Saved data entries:

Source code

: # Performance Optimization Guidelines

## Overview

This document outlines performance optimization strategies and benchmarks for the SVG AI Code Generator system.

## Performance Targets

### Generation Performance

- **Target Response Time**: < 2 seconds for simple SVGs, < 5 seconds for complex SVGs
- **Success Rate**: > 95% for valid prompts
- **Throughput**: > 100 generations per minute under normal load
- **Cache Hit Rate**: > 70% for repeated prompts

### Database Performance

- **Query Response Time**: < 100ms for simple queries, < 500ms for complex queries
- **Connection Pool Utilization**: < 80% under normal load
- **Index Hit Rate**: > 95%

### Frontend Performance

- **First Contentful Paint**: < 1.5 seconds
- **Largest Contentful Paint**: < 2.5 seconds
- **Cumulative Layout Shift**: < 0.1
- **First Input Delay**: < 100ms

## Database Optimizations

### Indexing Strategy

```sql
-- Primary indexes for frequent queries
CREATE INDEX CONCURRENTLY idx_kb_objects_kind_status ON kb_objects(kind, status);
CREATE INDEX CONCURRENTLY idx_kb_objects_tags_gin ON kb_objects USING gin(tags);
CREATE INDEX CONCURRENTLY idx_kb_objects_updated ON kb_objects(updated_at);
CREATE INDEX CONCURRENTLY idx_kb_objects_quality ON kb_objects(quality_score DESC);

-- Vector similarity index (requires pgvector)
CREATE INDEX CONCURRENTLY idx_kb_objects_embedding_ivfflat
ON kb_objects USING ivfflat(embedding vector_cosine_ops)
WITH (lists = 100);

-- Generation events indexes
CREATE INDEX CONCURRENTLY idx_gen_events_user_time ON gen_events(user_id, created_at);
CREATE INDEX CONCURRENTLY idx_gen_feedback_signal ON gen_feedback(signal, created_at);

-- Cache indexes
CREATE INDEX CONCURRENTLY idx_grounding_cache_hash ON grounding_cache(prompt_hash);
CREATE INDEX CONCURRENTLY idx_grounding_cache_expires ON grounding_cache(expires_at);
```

DIRECTIONS: Would you output every record above exactly as it stands?

REPLY:
Source code

: # Performance Optimization Guidelines

## Overview

This document outlines performance optimization strategies and benchmarks for the SVG AI Code Generator system.

## Performance Targets

### Generation Performance

- **Target Response Time**: < 2 seconds for simple SVGs, < 5 seconds for complex SVGs
- **Success Rate**: > 95% for valid prompts
- **Throughput**: > 100 generations per minute under normal load
- **Cache Hit Rate**: > 70% for repeated prompts

### Database Performance

- **Query Response Time**: < 100ms for simple queries, < 500ms for complex queries
- **Connection Pool Utilization**: < 80% under normal load
- **Index Hit Rate**: > 95%

### Frontend Performance

- **First Contentful Paint**: < 1.5 seconds
- **Largest Contentful Paint**: < 2.5 seconds
- **Cumulative Layout Shift**: < 0.1
- **First Input Delay**: < 100ms

## Database Optimizations

### Indexing Strategy

```sql
-- Primary indexes for frequent queries
CREATE INDEX CONCURRENTLY idx_kb_objects_kind_status ON kb_objects(kind, status);
CREATE INDEX CONCURRENTLY idx_kb_objects_tags_gin ON kb_objects USING gin(tags);
CREATE INDEX CONCURRENTLY idx_kb_objects_updated ON kb_objects(updated_at);
CREATE INDEX CONCURRENTLY idx_kb_objects_quality ON kb_objects(quality_score DESC);

-- Vector similarity index (requires pgvector)
CREATE INDEX CONCURRENTLY idx_kb_objects_embedding_ivfflat
ON kb_objects USING ivfflat(embedding vector_cosine_ops)
WITH (lists = 100);

-- Generation events indexes
CREATE INDEX CONCURRENTLY idx_gen_events_user_time ON gen_events(user_id, created_at);
CREATE INDEX CONCURRENTLY idx_gen_feedback_signal ON gen_feedback(signal, created_at);

-- Cache indexes
CREATE INDEX CONCURRENTLY idx_grounding_cache_hash ON grounding_cache(prompt_hash);
CREATE INDEX CONCURRENTLY idx_grounding_cache_expires ON grounding_cache(expires_at);
```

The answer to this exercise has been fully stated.